Bhak Budbak (Bihar): +916359907101
Modi Sang Nitish (Bihar): +916359907104
AAP ke PAAP (Delhi): +916359907108
During the Lok Sabha elections in 2019, three Facebook pages, claiming to be independent pages – ‘Nation With NaMo’, ‘My First Vote for Modi’ and ‘Bharat ke Mann ki Baat’ were among the biggest spenders on election-related advertisements on Facebook. The three had collectively spent Rs 4.5 crore on 13,208 advertisements.
The 3-Pronged Role of Proxy Pages
Each of the proxy pages have a specific messaging role to play in the Bihar elections. While they all attack the opposition RJD and Congress, there are some distinct variations in each of their roles.
In terms of the paid content published by the three pages, it is evident they are carrying out specific aspects of the election campaign in what appears to be a three-pronged strategy.
While Rashtriya Jungle Dal’s strategy is the most aggressive in terms of attacking RJD through memes and illustrations, Bhak Budbak’s campaign involves video clips primarily mocking RJD leader and Tejashvi’s brother Tej Pratap Yadav.
Modi Sang Nitish, in the meantime, borrows elements from the other two pages but has essentially positioned itself as one highlighting Prime Minister Narendra Modi’s achievements at the Centre and Nitish Kumar’s at the state level along with their rally clips.
Here are some examples from the two primary troll pages:
RASHTRIYA JUNGLE DAL
This page, similar to the role played by ‘AAP ke PAAP’ page during the Delhi elections, comprises memes, graphics and caricatures accusing Lalu Prasad Yadav, his wife Rabri Devi and his sons Tejashwi and Tej Pratap as corrupt, inept and the faces of “jungle raj.”
Among some of the more striking paid ads is one which depicts Lalu as a demon ‘Laluasur’. According to Facebook, the page paid about Rs 1,500 to potentially reach about 500,000 people.
Another ad claims that if RJD comes to power, it will abduct doctors from clinics and have them murdered.

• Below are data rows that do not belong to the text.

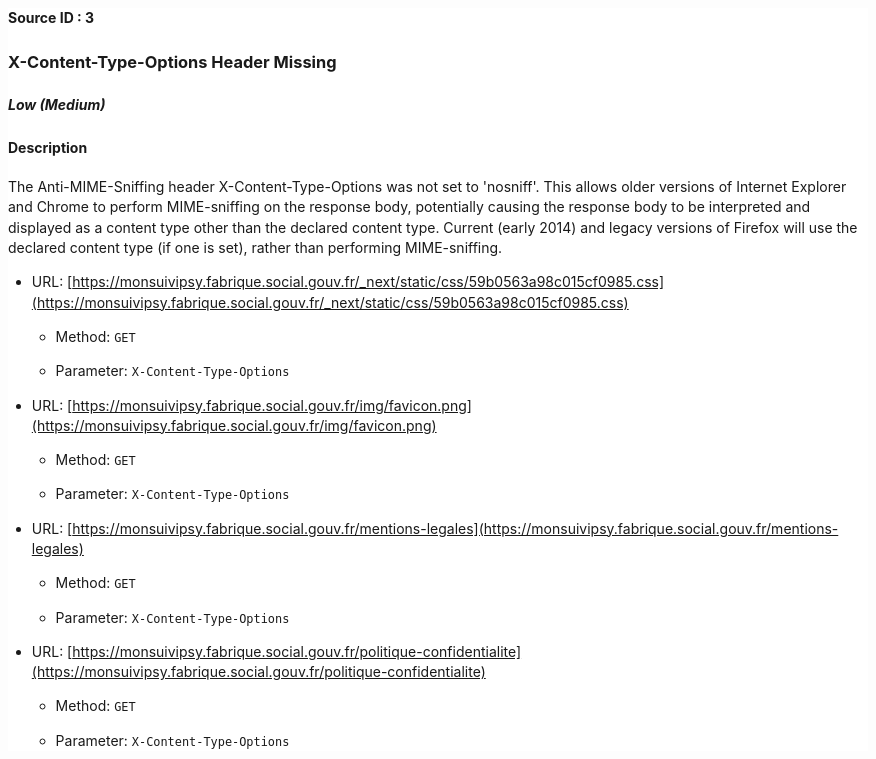 #### Source ID : 3

  
  
  
  
### X-Content-Type-Options Header Missing
##### Low (Medium)
  
  
  
  
#### Description
<p>The Anti-MIME-Sniffing header X-Content-Type-Options was not set to 'nosniff'. This allows older versions of Internet Explorer and Chrome to perform MIME-sniffing on the response body, potentially causing the response body to be interpreted and displayed as a content type other than the declared content type. Current (early 2014) and legacy versions of Firefox will use the declared content type (if one is set), rather than performing MIME-sniffing.</p>
  
  
  
* URL: [https://monsuivipsy.fabrique.social.gouv.fr/_next/static/css/59b0563a98c015cf0985.css](https://monsuivipsy.fabrique.social.gouv.fr/_next/static/css/59b0563a98c015cf0985.css)
  
  
  * Method: `GET`
  
  
  * Parameter: `X-Content-Type-Options`
  
  
  
  
* URL: [https://monsuivipsy.fabrique.social.gouv.fr/img/favicon.png](https://monsuivipsy.fabrique.social.gouv.fr/img/favicon.png)
  
  
  * Method: `GET`
  
  
  * Parameter: `X-Content-Type-Options`
  
  
  
  
* URL: [https://monsuivipsy.fabrique.social.gouv.fr/mentions-legales](https://monsuivipsy.fabrique.social.gouv.fr/mentions-legales)
  
  
  * Method: `GET`
  
  
  * Parameter: `X-Content-Type-Options`
  
  
  
  
* URL: [https://monsuivipsy.fabrique.social.gouv.fr/politique-confidentialite](https://monsuivipsy.fabrique.social.gouv.fr/politique-confidentialite)
  
  
  * Method: `GET`
  
  
  * Parameter: `X-Content-Type-Options`
  
  
  
  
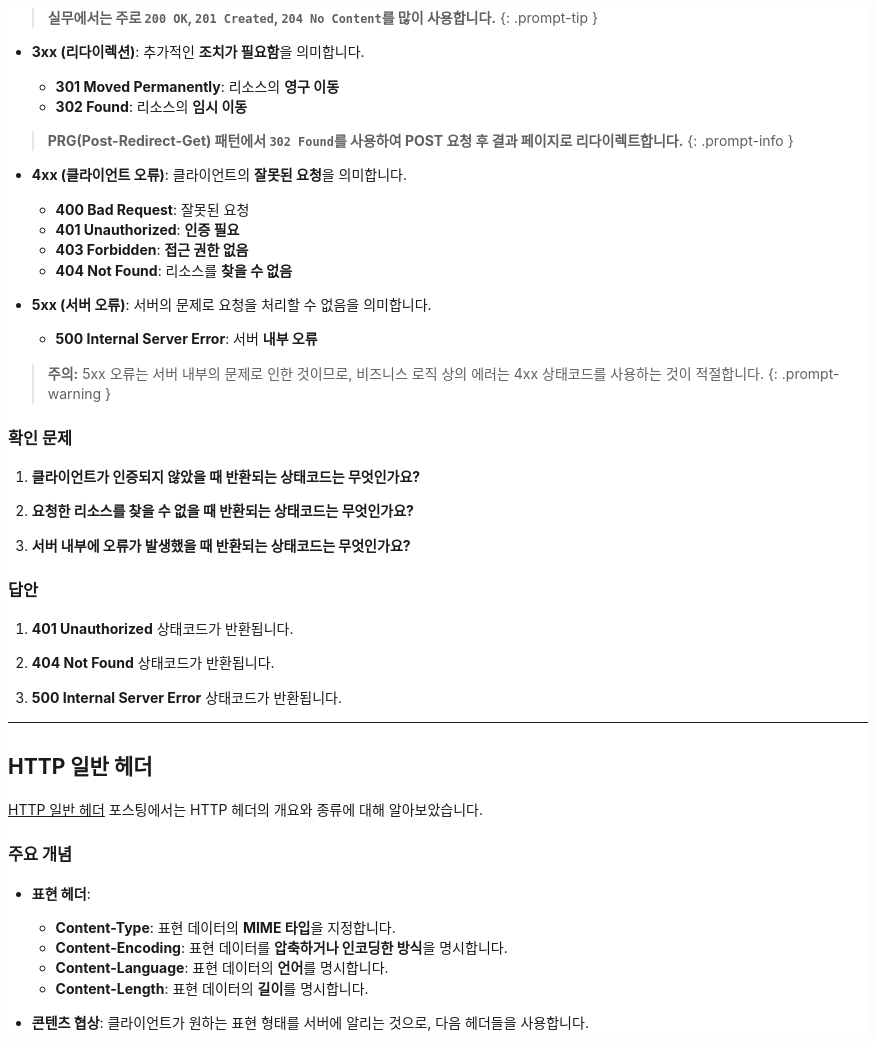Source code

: > **실무에서는 주로 `200 OK`, `201 Created`, `204 No Content`를 많이 사용합니다.**
{: .prompt-tip }

- **3xx (리다이렉션)**: 추가적인 **조치가 필요함**을 의미합니다.

  - **301 Moved Permanently**: 리소스의 **영구 이동**
  - **302 Found**: 리소스의 **임시 이동**

> **PRG(Post-Redirect-Get) 패턴에서 `302 Found`를 사용하여 POST 요청 후 결과 페이지로 리다이렉트합니다.**
{: .prompt-info }

- **4xx (클라이언트 오류)**: 클라이언트의 **잘못된 요청**을 의미합니다.

  - **400 Bad Request**: 잘못된 요청
  - **401 Unauthorized**: **인증 필요**
  - **403 Forbidden**: **접근 권한 없음**
  - **404 Not Found**: 리소스를 **찾을 수 없음**

- **5xx (서버 오류)**: 서버의 문제로 요청을 처리할 수 없음을 의미합니다.

  - **500 Internal Server Error**: 서버 **내부 오류**

> **주의:** 5xx 오류는 서버 내부의 문제로 인한 것이므로, 비즈니스 로직 상의 에러는 4xx 상태코드를 사용하는 것이 적절합니다.
{: .prompt-warning }

### 확인 문제

1. **클라이언트가 인증되지 않았을 때 반환되는 상태코드는 무엇인가요?**

2. **요청한 리소스를 찾을 수 없을 때 반환되는 상태코드는 무엇인가요?**

3. **서버 내부에 오류가 발생했을 때 반환되는 상태코드는 무엇인가요?**

### 답안

1. **401 Unauthorized** 상태코드가 반환됩니다.

2. **404 Not Found** 상태코드가 반환됩니다.

3. **500 Internal Server Error** 상태코드가 반환됩니다.

---

## HTTP 일반 헤더

[HTTP 일반 헤더](HTTP-일반-헤더) 포스팅에서는 HTTP 헤더의 개요와 종류에 대해 알아보았습니다.

### 주요 개념

- **표현 헤더**:

  - **Content-Type**: 표현 데이터의 **MIME 타입**을 지정합니다.
  - **Content-Encoding**: 표현 데이터를 **압축하거나 인코딩한 방식**을 명시합니다.
  - **Content-Language**: 표현 데이터의 **언어**를 명시합니다.
  - **Content-Length**: 표현 데이터의 **길이**를 명시합니다.

- **콘텐츠 협상**: 클라이언트가 원하는 표현 형태를 서버에 알리는 것으로, 다음 헤더들을 사용합니다.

Similar to Rashtriya Jungle Dal, but focusing primarily on Lalu’s family, especially his son Tej Pratap, Bhak Budbak consists mostly of short video clips that are 1-2 minutes long.
In an excerpt from a news interview, an ad claims “Dimwitted Teju has been rendered unemployed by the TikTok ban.”
Little Transparency in Proxy Pages
A dive into the three pages reveals a pattern of operation.
A defining characteristic of the three pages is the limited information available about those who are running them.
According to Facebook’s policies regarding election ads: “When an advertiser categorises their ad as being about social issues, elections or politics, they are required to disclose who paid for the ad.”
Facebook also specifies: “If ads ran without a disclaimer, this field will say, ‘These ads ran without a disclaimer’”.
These pages negotiate the disclosure requirement in the following ways:
- By stating their own website as the one paying for the ad. This is in contrast to the official party pages, whose ads have the names of specific individuals.
- By uploading phone numbers that are always switched off. Moreover, the numbers of all three pages are similar and all registered in Gujarat.
- By stating addresses that are vague or incomplete. For example: A search for the address for the person sponsoring ads on Rashtriya Jungle Dal says ‘New Market Area, Bhopal 462003’ . Similarly, the contact address for Paltu Aadmi Party is ‘C Block, Dilshad Garden, Delhi, India 110095’.
- There is heavy cross-posting of content among the three pages.
- All three pages claim to have a website with the same name as the pages. While aapkepaap.com acts as a trove of downloadable memes, images and videos to be forwarded on WhatsApp, mainhoondilli.com is a repository of 26 allegations against AAP.